The point that I think makes a lot of sense it that Symbian is not dead because you can run Qt based applications on it. You can develop on your Windows/Linux box and deploy it on your Symbian device. You can also deploy the same app on a Meego device, if you want. Without rewriting it.

Saying an OS is dead in my mind means its not available anymore, or that there are no applications for it. The first is obviously false as there are still 100million devices with it with more coming from various vendors. The applications can be written using Qt (google for "Qt Quick") and as such the applications market is probably just going to get bigger, not smaller.

Symbian is not a goner just yet. But many will agree its going to be replaced eventually with things like Meego. Naturally, this is why developers should choose Qt as they can develop for both the current and the next generation at the same time.

Comment Re:Labelling. (Score 1) 423

most distributions dropped KDE 3 support.

They did, and they did that because their users screamed at them. Which is entirely silly to listen to, I mean, would your car dealer remove the doors if you really loudly asked for it? Hmm, maybe they would.

I'm just saying that the distros did this *against* the wishes of KDE.

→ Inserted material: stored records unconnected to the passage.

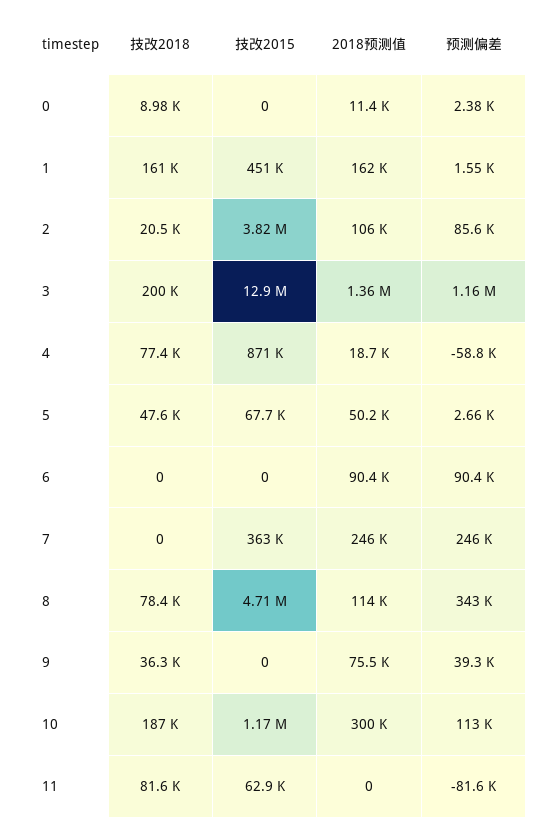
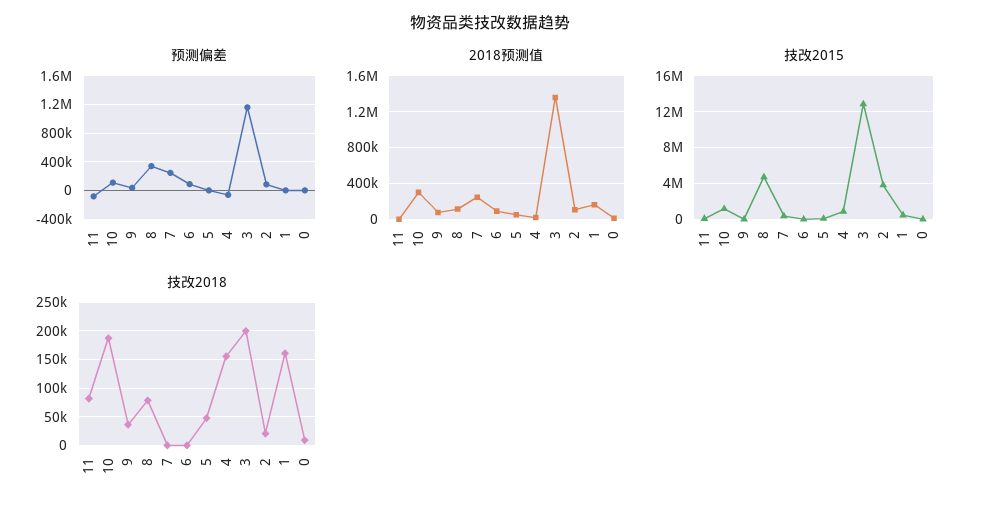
  {
    "技改2018": {
      "0": 8980,
      "1": 161000,
      "2": 20500,
      "3": 200000,
-     "4": 77400,
+     "4": 150000,
      "5": 47600,
      "6": 0,
      "7": 0,
      "8": 78400,
      "9": 36300,
      "10": 187000,
      "11": 81600
    },
    "技改2015": {
      "0": 0,
      "1": 451000,
      "2": 3820000,
      "3": 12900000,
      "4": 871000,
      "5": 67700,
      "6": 0,
      "7": 363000,
      "8": 4710000,
      "9": 0,
      "10": 1170000,
      "11": 62900
    },
    "2018预测值": {
      "0": 11400,
      "1": 162000,
      "2": 106000,
      "3": 1360000,
      "4": 18700,
      "5": 50200,
      "6": 90400,
      "7": 246000,
      "8": 114000,
      "9": 75500,
      "10": 300000,
      "11": 0
    },
    "预测偏差": {
      "0": 2380,
      "1": 1550,
      "2": 85600,
      "3": 1160000,
      "4": -58800,
      "5": 2660,
      "6": 90400,
      "7": 246000,
      "8": 343000,
      "9": 39300,
      "10": 113000,
      "11": -81600
    }
  }

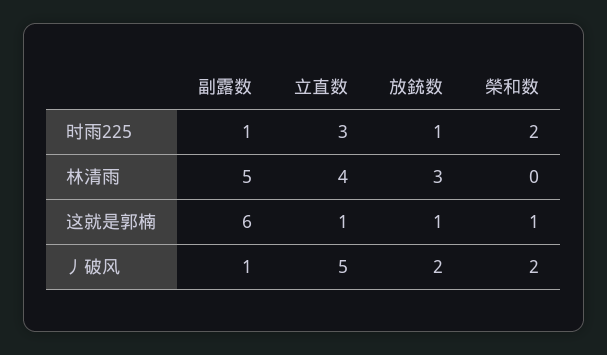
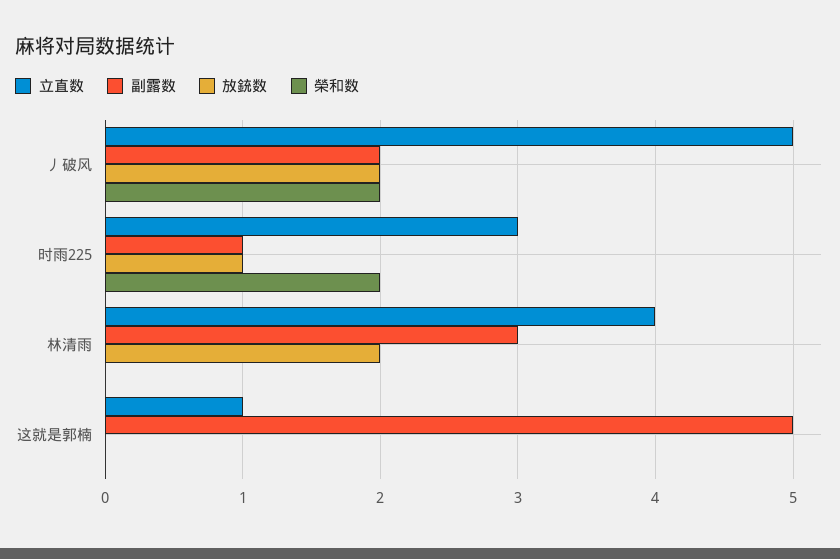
  {
    "副露数": {
      "时雨225": 1,
-     "林清雨": 5,
+     "林清雨": 3,
-     "这就是郭楠": 6,
+     "这就是郭楠": 5,
-     "丿破风": 1
+     "丿破风": 2
    },
    "立直数": {
      "时雨225": 3,
      "林清雨": 4,
      "这就是郭楠": 1,
      "丿破风": 5
    },
    "放銃数": {
      "时雨225": 1,
-     "林清雨": 3,
+     "林清雨": 2,
-     "这就是郭楠": 1,
+     "这就是郭楠": 0,
      "丿破风": 2
    },
    "榮和数": {
      "时雨225": 2,
      "林清雨": 0,
-     "这就是郭楠": 1,
+     "这就是郭楠": 0,
      "丿破风": 2
    }
  }

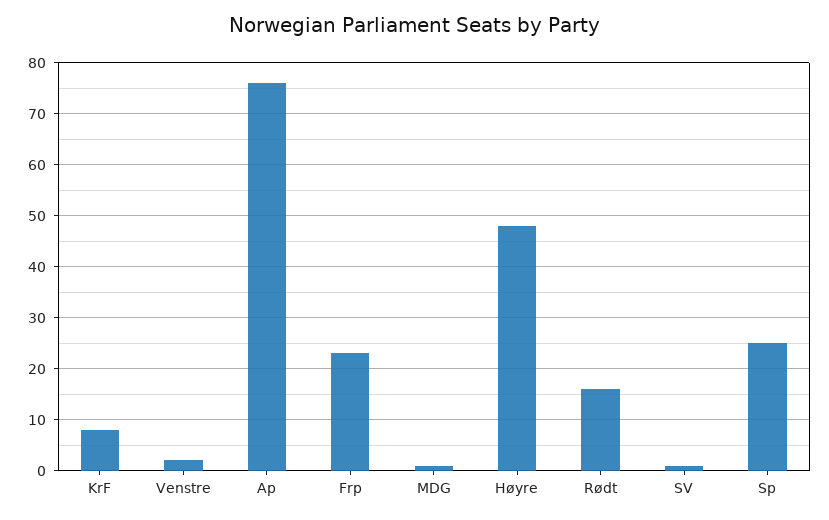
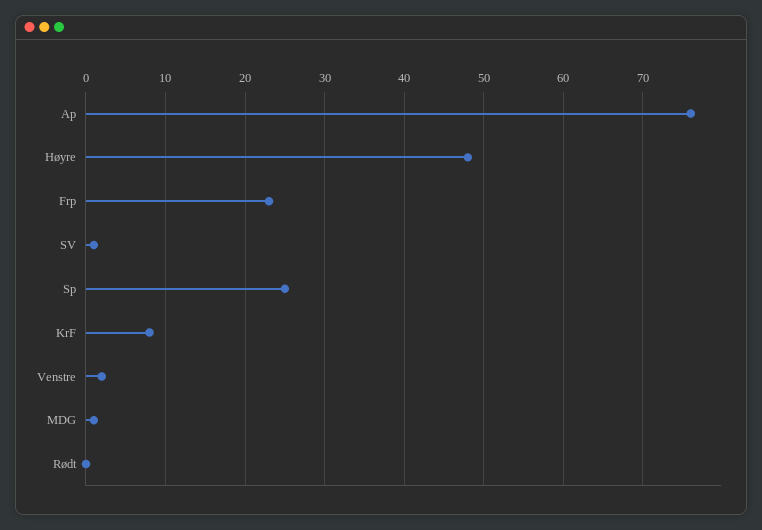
  {
    "KrF": 8,
    "Venstre": 2,
    "Ap": 76,
    "Frp": 23,
    "MDG": 1,
    "Høyre": 48,
-   "Rødt": 15,
+   "Rødt": 0,
    "SV": 1,
    "Sp": 25
  }

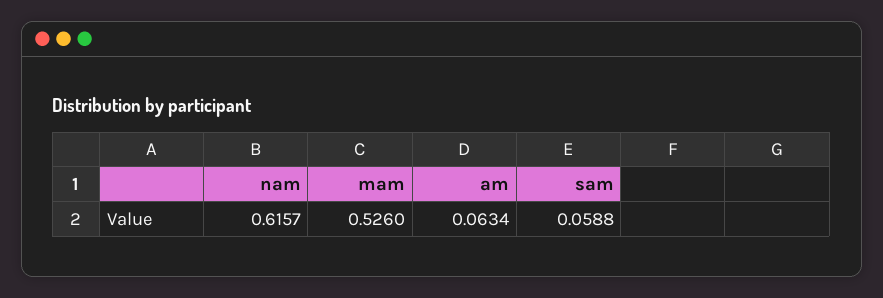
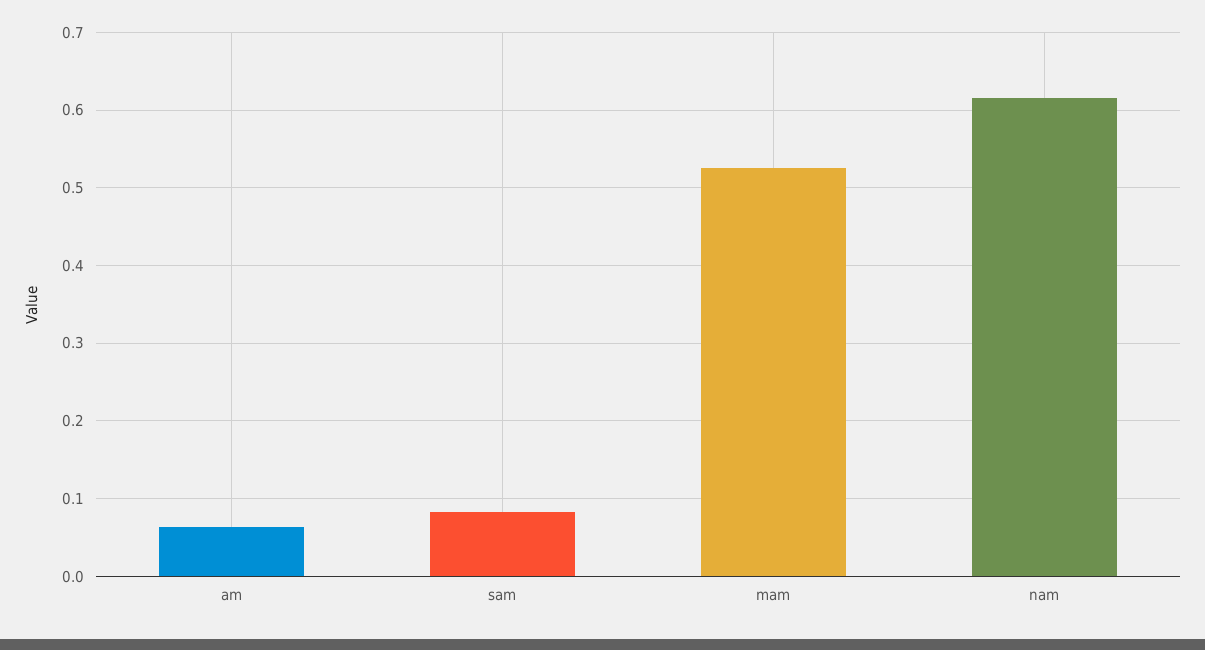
  {
    "nam": 0.6157,
    "mam": 0.526,
    "am": 0.0634,
-   "sam": 0.0588
+   "sam": 0.08
  }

Comment Re:KDE 4.0 once again... (Score 1, Insightful) 165

Huh. Sorry, that's complete bullshit. While everyone knows that a .0 version may have bugs, it's also expected that a .0 version *will* be ready for prime time. If it's not, it should have an alpha or beta moniker.

I appreciate your opinion, and I even understand your point of view. Do you understand that releasing software may be something that is not just for your benefit? There are integrators, developers and others that need this release. And you should try it, you might even like it. Depending on how many features you actually use from an office suite.

Comment Re:KDE 4.0 once again... (Score 1) 165

Not sure where you got the impression that a .0 version is a final "please use this for your mission critical work". That has never been true and nobody every claimed it to be the case. Remember Windows 3.0 ? I don't. I do remember 3.1

Anyway; this is a *platform* release. Distro's, integrators and developers can now get this and use it. There will be users that like it, but TFA is being brutally honest that its not for end users.
I don't understand why you seem to be upset.

Comment Re:Qt Looks Like Shit (Score 1) 230

Its not so much that many must find Oxygen pretty, its much more that people that don't are not whining about it like the original poster did. They just use another style that looks better to them. Frankly; saying that a theming toolkit looks ugly is kind of silly. Especially since there is a native Windows look&feel as well as a native MacOSX l&f which, well, look native.

Comment Try to design in Qt (Score 1) 230

As posted elsewhere in this story the Qt APIs promote a certain design that make your application and your code easier to maintain and read.

So to answer your point 1;

  • || parent-child relationships are not enough in many cases where objects are shared across multiple domains.

The parent-child relationship is there for memory management purposes. Which directly links to having an owner of an object. If your object is owned by someone else, that someone is responsible for deleting it. This is free in Qt when you use QObject. If your object is not owned by one thing but shared between many you use a QSharedData based concept which immediately makes you stop using pointers too.

This makes it absolutely clear what is what in common usage of the code and you'll notice that memory leaks or crashes due to dangling pointers become very easy to avoid.

So, you may be right Qt is not as flexible as STL. But I don't mind a bit of structure. Less rope to hang myself.

Another point that probably needs clarification;

  • || Introspection has nothing to do with signals and slots

I think it does, you can't have powerful signals/slots without introspection. The huge advantage of using introspection to do connections is that you don't need a pre-compiled interface to code to. Which then avoids a lot of nastyness in C++ with library loading and linking etc.

Which makes it possible to have a GUI designer as powerful as QtDesigner, among others.